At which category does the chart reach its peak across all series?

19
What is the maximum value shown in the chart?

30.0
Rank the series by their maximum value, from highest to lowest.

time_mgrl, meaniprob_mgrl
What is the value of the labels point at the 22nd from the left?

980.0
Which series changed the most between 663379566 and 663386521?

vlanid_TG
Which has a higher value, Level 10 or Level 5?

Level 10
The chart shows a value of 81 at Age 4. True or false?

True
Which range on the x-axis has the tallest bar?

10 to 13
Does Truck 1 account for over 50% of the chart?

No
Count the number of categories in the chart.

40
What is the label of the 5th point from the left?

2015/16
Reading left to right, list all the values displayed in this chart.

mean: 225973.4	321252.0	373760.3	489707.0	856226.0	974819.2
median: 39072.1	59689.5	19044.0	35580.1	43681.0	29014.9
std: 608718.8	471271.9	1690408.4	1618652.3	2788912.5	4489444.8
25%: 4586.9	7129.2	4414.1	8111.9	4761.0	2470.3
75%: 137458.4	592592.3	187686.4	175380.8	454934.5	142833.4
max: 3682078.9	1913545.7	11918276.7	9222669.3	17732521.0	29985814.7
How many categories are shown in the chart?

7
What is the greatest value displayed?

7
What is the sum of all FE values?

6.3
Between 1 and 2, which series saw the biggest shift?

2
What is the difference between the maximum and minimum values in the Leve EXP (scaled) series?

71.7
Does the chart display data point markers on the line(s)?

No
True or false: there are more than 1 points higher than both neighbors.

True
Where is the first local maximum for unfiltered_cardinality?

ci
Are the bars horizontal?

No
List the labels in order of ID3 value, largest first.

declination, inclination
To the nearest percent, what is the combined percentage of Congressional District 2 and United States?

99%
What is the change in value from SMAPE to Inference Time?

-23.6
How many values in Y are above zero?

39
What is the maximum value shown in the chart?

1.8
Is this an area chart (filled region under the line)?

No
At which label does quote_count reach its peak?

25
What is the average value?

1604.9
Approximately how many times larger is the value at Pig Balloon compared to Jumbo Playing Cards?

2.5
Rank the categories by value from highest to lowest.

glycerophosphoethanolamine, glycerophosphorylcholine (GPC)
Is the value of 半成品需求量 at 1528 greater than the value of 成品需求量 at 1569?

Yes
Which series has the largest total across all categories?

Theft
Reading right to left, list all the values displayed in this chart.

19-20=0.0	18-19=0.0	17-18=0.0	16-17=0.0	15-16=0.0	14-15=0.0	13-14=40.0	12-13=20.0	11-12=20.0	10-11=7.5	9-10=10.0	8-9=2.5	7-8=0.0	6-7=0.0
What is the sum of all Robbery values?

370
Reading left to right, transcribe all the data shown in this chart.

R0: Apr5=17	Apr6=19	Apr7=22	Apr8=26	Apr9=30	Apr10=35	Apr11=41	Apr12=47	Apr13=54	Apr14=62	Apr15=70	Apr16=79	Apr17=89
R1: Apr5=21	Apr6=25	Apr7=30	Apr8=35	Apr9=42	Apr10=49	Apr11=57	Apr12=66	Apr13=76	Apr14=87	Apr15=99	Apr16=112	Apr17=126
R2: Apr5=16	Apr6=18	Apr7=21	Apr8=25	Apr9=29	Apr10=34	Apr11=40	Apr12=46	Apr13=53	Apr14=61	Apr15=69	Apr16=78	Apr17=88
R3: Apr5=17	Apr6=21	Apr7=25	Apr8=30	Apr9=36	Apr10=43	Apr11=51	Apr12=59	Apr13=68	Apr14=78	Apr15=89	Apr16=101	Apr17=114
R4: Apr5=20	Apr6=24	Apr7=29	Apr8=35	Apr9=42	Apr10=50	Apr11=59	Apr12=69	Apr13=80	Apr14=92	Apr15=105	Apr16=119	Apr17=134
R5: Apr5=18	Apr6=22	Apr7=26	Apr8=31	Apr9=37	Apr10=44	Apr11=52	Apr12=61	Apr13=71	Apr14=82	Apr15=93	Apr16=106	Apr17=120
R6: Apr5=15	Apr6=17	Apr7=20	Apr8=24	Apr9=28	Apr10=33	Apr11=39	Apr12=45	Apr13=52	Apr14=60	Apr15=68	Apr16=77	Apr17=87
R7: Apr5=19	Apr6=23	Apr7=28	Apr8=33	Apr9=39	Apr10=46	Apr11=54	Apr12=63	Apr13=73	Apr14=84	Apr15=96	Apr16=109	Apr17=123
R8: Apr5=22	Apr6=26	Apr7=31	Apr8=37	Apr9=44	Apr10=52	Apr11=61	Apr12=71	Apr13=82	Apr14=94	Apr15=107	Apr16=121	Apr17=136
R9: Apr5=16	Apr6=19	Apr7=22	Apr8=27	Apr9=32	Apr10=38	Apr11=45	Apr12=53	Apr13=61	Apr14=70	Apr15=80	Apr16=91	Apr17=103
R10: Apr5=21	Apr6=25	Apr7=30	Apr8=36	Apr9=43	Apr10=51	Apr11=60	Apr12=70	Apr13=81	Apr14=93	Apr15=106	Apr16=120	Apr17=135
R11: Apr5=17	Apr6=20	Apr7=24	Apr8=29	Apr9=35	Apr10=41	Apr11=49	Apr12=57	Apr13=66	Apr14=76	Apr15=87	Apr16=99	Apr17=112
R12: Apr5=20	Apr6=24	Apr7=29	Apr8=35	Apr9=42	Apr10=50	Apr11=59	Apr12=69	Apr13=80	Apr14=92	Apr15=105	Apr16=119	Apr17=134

━━━━━━━━━━

**WHAT YOU NEED TO DO**. Reproduce the entire listing above word for word, keeping every line unchanged.

**EXERCISE ANSWER**.
At which category does the chart reach its peak across all series?

19
What is the maximum value shown in the chart?

30.0
Rank the series by their maximum value, from highest to lowest.

time_mgrl, meaniprob_mgrl
What is the value of the labels point at the 22nd from the left?

980.0
Which series changed the most between 663379566 and 663386521?

vlanid_TG
Which has a higher value, Level 10 or Level 5?

Level 10
The chart shows a value of 81 at Age 4. True or false?

True
Which range on the x-axis has the tallest bar?

10 to 13
Does Truck 1 account for over 50% of the chart?

No
Count the number of categories in the chart.

40
What is the label of the 5th point from the left?

2015/16
Reading left to right, list all the values displayed in this chart.

mean: 225973.4	321252.0	373760.3	489707.0	856226.0	974819.2
median: 39072.1	59689.5	19044.0	35580.1	43681.0	29014.9
std: 608718.8	471271.9	1690408.4	1618652.3	2788912.5	4489444.8
25%: 4586.9	7129.2	4414.1	8111.9	4761.0	2470.3
75%: 137458.4	592592.3	187686.4	175380.8	454934.5	142833.4
max: 3682078.9	1913545.7	11918276.7	9222669.3	17732521.0	29985814.7
How many categories are shown in the chart?

7
What is the greatest value displayed?

7
What is the sum of all FE values?

6.3
Between 1 and 2, which series saw the biggest shift?

2
What is the difference between the maximum and minimum values in the Leve EXP (scaled) series?

71.7
Does the chart display data point markers on the line(s)?

No
True or false: there are more than 1 points higher than both neighbors.

True
Where is the first local maximum for unfiltered_cardinality?

ci
Are the bars horizontal?

No
List the labels in order of ID3 value, largest first.

declination, inclination
To the nearest percent, what is the combined percentage of Congressional District 2 and United States?

99%
What is the change in value from SMAPE to Inference Time?

-23.6
How many values in Y are above zero?

39
What is the maximum value shown in the chart?

1.8
Is this an area chart (filled region under the line)?

No
At which label does quote_count reach its peak?

25
What is the average value?

1604.9
Approximately how many times larger is the value at Pig Balloon compared to Jumbo Playing Cards?

2.5
Rank the categories by value from highest to lowest.

glycerophosphoethanolamine, glycerophosphorylcholine (GPC)
Is the value of 半成品需求量 at 1528 greater than the value of 成品需求量 at 1569?

Yes
Which series has the largest total across all categories?

Theft
Reading right to left, list all the values displayed in this chart.

19-20=0.0	18-19=0.0	17-18=0.0	16-17=0.0	15-16=0.0	14-15=0.0	13-14=40.0	12-13=20.0	11-12=20.0	10-11=7.5	9-10=10.0	8-9=2.5	7-8=0.0	6-7=0.0
What is the sum of all Robbery values?

370
Reading left to right, transcribe all the data shown in this chart.

R0: Apr5=17	Apr6=19	Apr7=22	Apr8=26	Apr9=30	Apr10=35	Apr11=41	Apr12=47	Apr13=54	Apr14=62	Apr15=70	Apr16=79	Apr17=89
R1: Apr5=21	Apr6=25	Apr7=30	Apr8=35	Apr9=42	Apr10=49	Apr11=57	Apr12=66	Apr13=76	Apr14=87	Apr15=99	Apr16=112	Apr17=126
R2: Apr5=16	Apr6=18	Apr7=21	Apr8=25	Apr9=29	Apr10=34	Apr11=40	Apr12=46	Apr13=53	Apr14=61	Apr15=69	Apr16=78	Apr17=88
R3: Apr5=17	Apr6=21	Apr7=25	Apr8=30	Apr9=36	Apr10=43	Apr11=51	Apr12=59	Apr13=68	Apr14=78	Apr15=89	Apr16=101	Apr17=114
R4: Apr5=20	Apr6=24	Apr7=29	Apr8=35	Apr9=42	Apr10=50	Apr11=59	Apr12=69	Apr13=80	Apr14=92	Apr15=105	Apr16=119	Apr17=134
R5: Apr5=18	Apr6=22	Apr7=26	Apr8=31	Apr9=37	Apr10=44	Apr11=52	Apr12=61	Apr13=71	Apr14=82	Apr15=93	Apr16=106	Apr17=120
R6: Apr5=15	Apr6=17	Apr7=20	Apr8=24	Apr9=28	Apr10=33	Apr11=39	Apr12=45	Apr13=52	Apr14=60	Apr15=68	Apr16=77	Apr17=87
R7: Apr5=19	Apr6=23	Apr7=28	Apr8=33	Apr9=39	Apr10=46	Apr11=54	Apr12=63	Apr13=73	Apr14=84	Apr15=96	Apr16=109	Apr17=123
R8: Apr5=22	Apr6=26	Apr7=31	Apr8=37	Apr9=44	Apr10=52	Apr11=61	Apr12=71	Apr13=82	Apr14=94	Apr15=107	Apr16=121	Apr17=136
R9: Apr5=16	Apr6=19	Apr7=22	Apr8=27	Apr9=32	Apr10=38	Apr11=45	Apr12=53	Apr13=61	Apr14=70	Apr15=80	Apr16=91	Apr17=103
R10: Apr5=21	Apr6=25	Apr7=30	Apr8=36	Apr9=43	Apr10=51	Apr11=60	Apr12=70	Apr13=81	Apr14=93	Apr15=106	Apr16=120	Apr17=135
R11: Apr5=17	Apr6=20	Apr7=24	Apr8=29	Apr9=35	Apr10=41	Apr11=49	Apr12=57	Apr13=66	Apr14=76	Apr15=87	Apr16=99	Apr17=112
R12: Apr5=20	Apr6=24	Apr7=29	Apr8=35	Apr9=42	Apr10=50	Apr11=59	Apr12=69	Apr13=80	Apr14=92	Apr15=105	Apr16=119	Apr17=134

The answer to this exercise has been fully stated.